PROBLEM DESCRIPTION:
In the entries below, find every line with "down" and copy it.

DATA SUPPLIED:

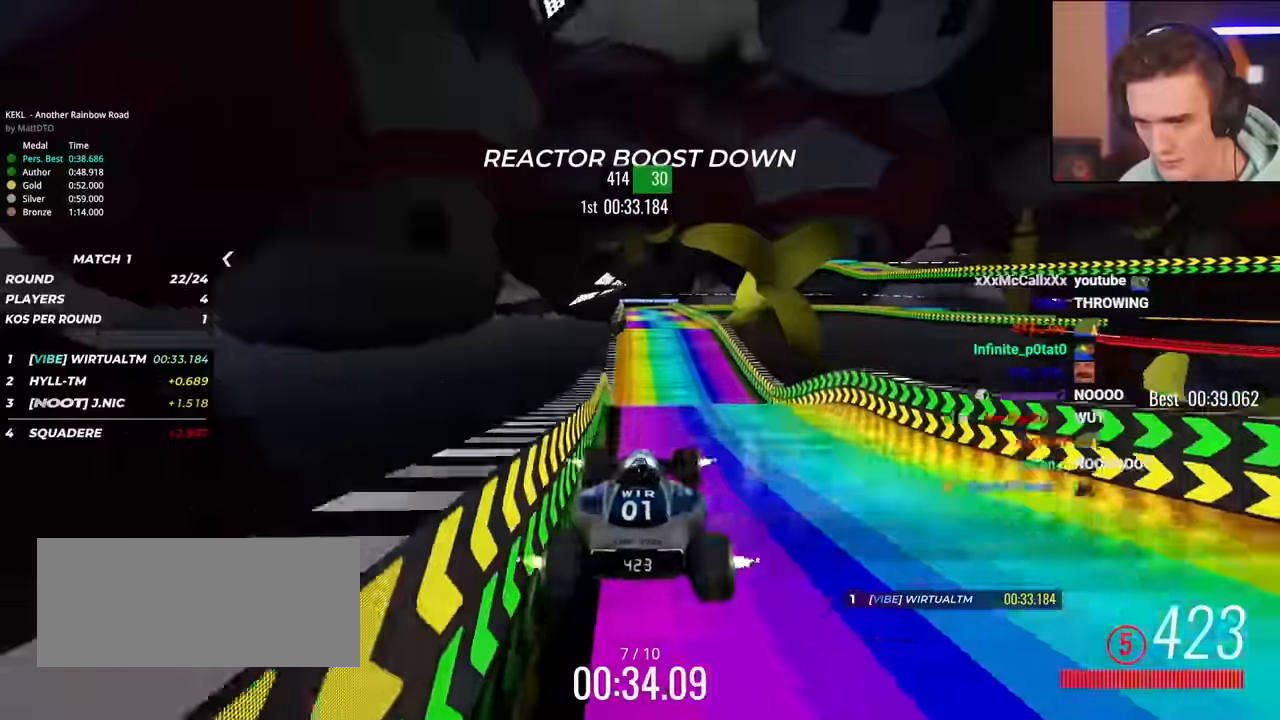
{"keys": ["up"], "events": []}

---

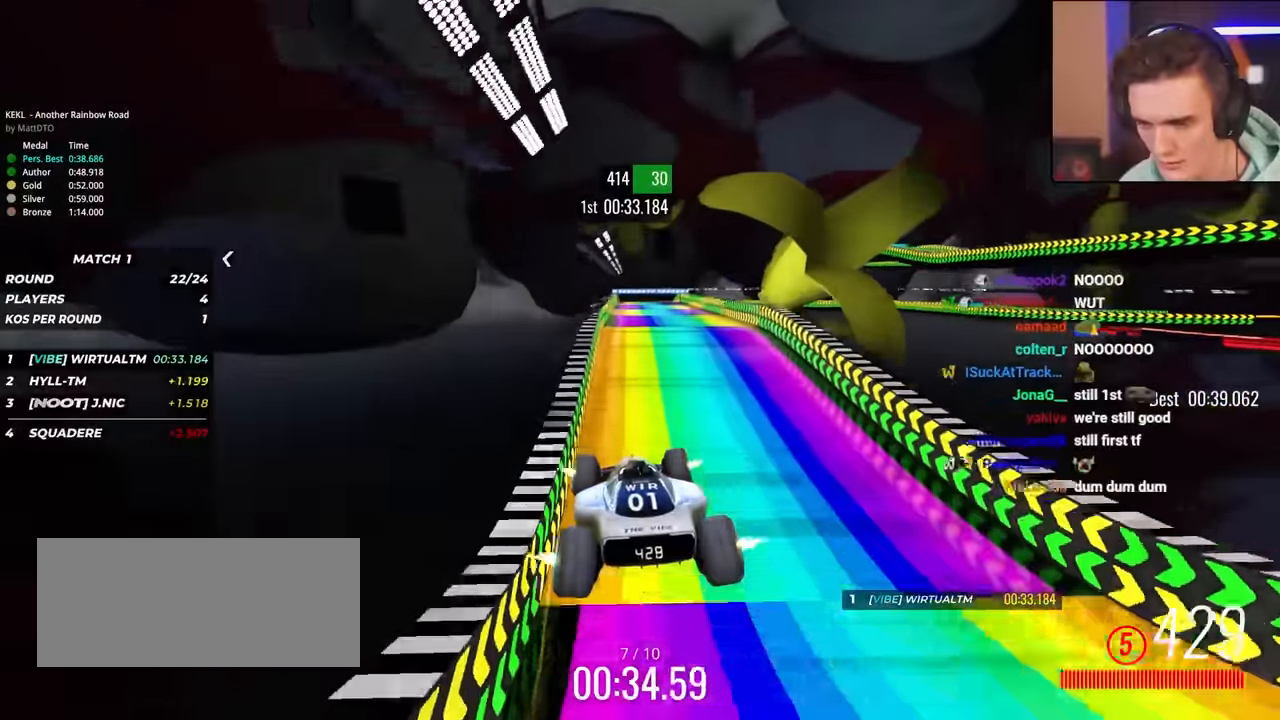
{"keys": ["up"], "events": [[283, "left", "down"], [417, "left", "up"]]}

* * *

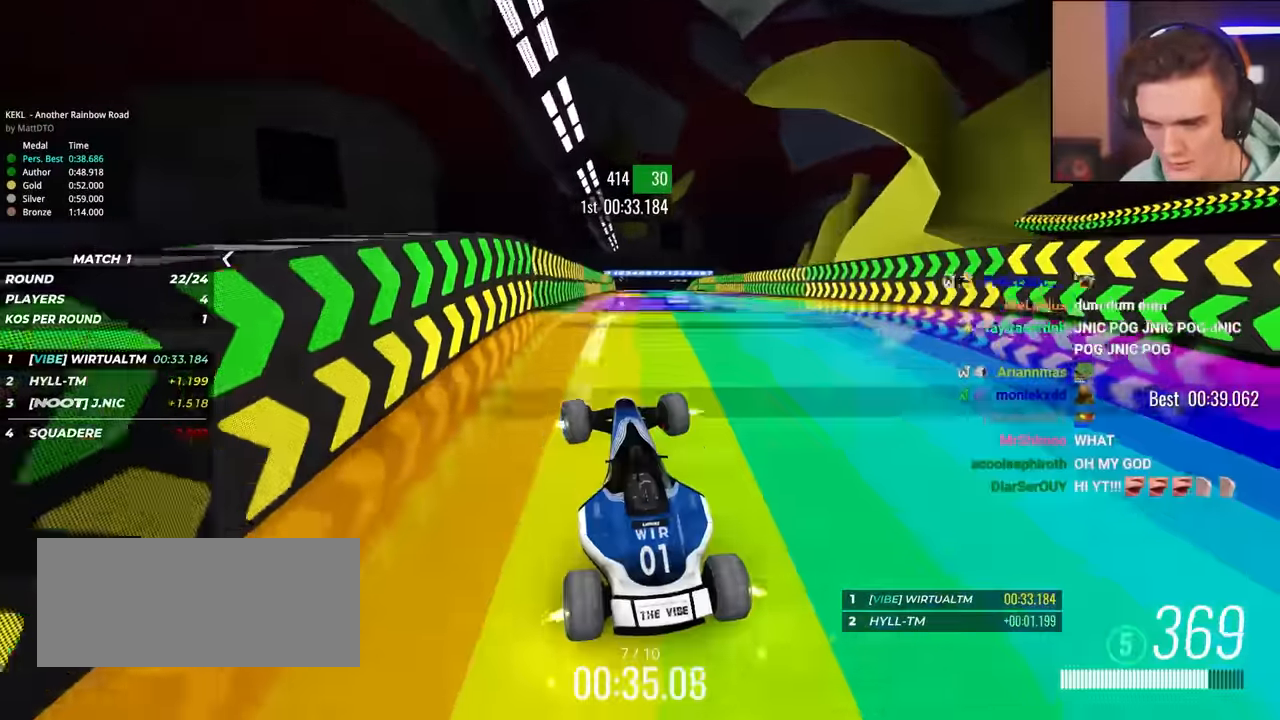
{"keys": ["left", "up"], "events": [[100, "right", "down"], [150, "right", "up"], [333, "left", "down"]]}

RESULT FOR THIS TASK:
{"keys": ["up"], "events": [[283, "left", "down"], [417, "left", "up"]]}
{"keys": ["left", "up"], "events": [[100, "right", "down"], [150, "right", "up"], [333, "left", "down"]]}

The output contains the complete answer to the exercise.